Analysis finds reduced economic activity in Australia over five weeks likely to have cut emissions from power generation by only 1%
2020-05-11 17:30

Global greenhouse gas emissions are expected to slump this year after countries and industries shut down due to the Covid-19 pandemic, but Australia’s electricity grid appears immune.

An analysis found the reduced economic activity over a five-week period was likely to have cut emissions from the country’s coal-dominated power generation by only about 1% compared with previous years.

Total electricity consumption between 16 March and 21 April was 2.4% lower than last year, but more than half of that drop was likely attributable to it being warmer in 2019 in that period, leading to people running power-hungry air-conditioners more often.

The report by Hugh Saddler, an energy analyst who writes a monthly national emissions audit for thinktank The Australia Institute, also underscores the pace at which renewable energy generation has increased.

It provided more than 50% of power for nearly two hours in the middle of the day on Easter Saturday, the first time this happened for more than a few minutes.

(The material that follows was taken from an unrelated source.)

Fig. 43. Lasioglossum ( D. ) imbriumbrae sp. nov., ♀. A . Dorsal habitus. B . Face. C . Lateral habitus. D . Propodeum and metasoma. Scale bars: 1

From December to March, distributed rooftop solar power provided 16.3% of electricity in South Australia and 7.7% in Queensland, up from 10.1% and 5.3% respectively two years ago. Within the grid, renewable energy was 24.9% of generation.

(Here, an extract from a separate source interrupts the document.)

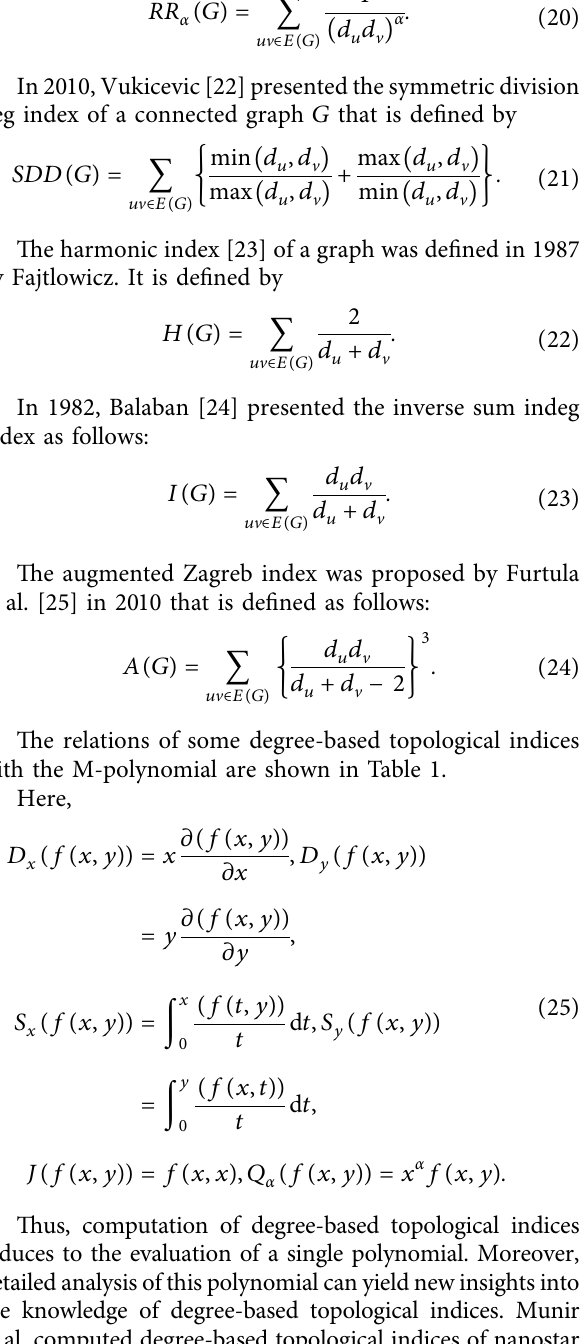
Table 1: Derivation of some degree-based topological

Saddler, an honorary associate professor at the Australian National University’s Crawford School of Public Policy, said while Australia expected to see a significant fall in emissions from both road transport and aviation due to the virus shutdown when data became available, electricity and gas use had held up.

“Given the disruptive nature of the pandemic and its effects on sectors like transport, it might surprise some that the fall in carbon emissions from electricity, the most polluting sector in Australia, has been so small,” he said.

Saddler said Australia differed from some of the worst affected countries in that major energy users in Australia, such as mining, mineral processing and manufacturing operations, had mostly stayed open. Air-conditioning and lighting had continued to run in many shopping centres, offices, hotels and education centres though fewer people were using them, and household electricity use rose as people stayed home.

While total national emissions had remained mostly flat under the Coalition prior to the pandemic, electricity emissions have been reducing as a wave of clean energy has come online, driven by the rapidly falling cost of wind and solar technology and the 2020 renewable energy target. Investment in large-scale clean generation slowed last year after the target was filled and not replaced, and delays in building transmission infrastructure.

Richie Merzian, the Australia Institute’s climate and energy program director, said the pandemic risked slowing the power grid’s move towards a higher proportion of clean power if governments heeded a call from the Australian Energy Council, representing generators, retailers and networks, to use it to delay electricity market reforms.

“Electricity emissions have been slightly dented but there has been no real change, and things could get worse if the federal government upgrades and extends coal clunkers as part of the pandemic recovery package,” he said.

The report also examined the emissions contained in Australia’s east-coast liquefied natural gas (LNG) export industry. It found the embodied emissions being shipped from Gladstone to Asia as LNG had a much larger carbon footprint than the emissions from gas-fired power plants in the national grid.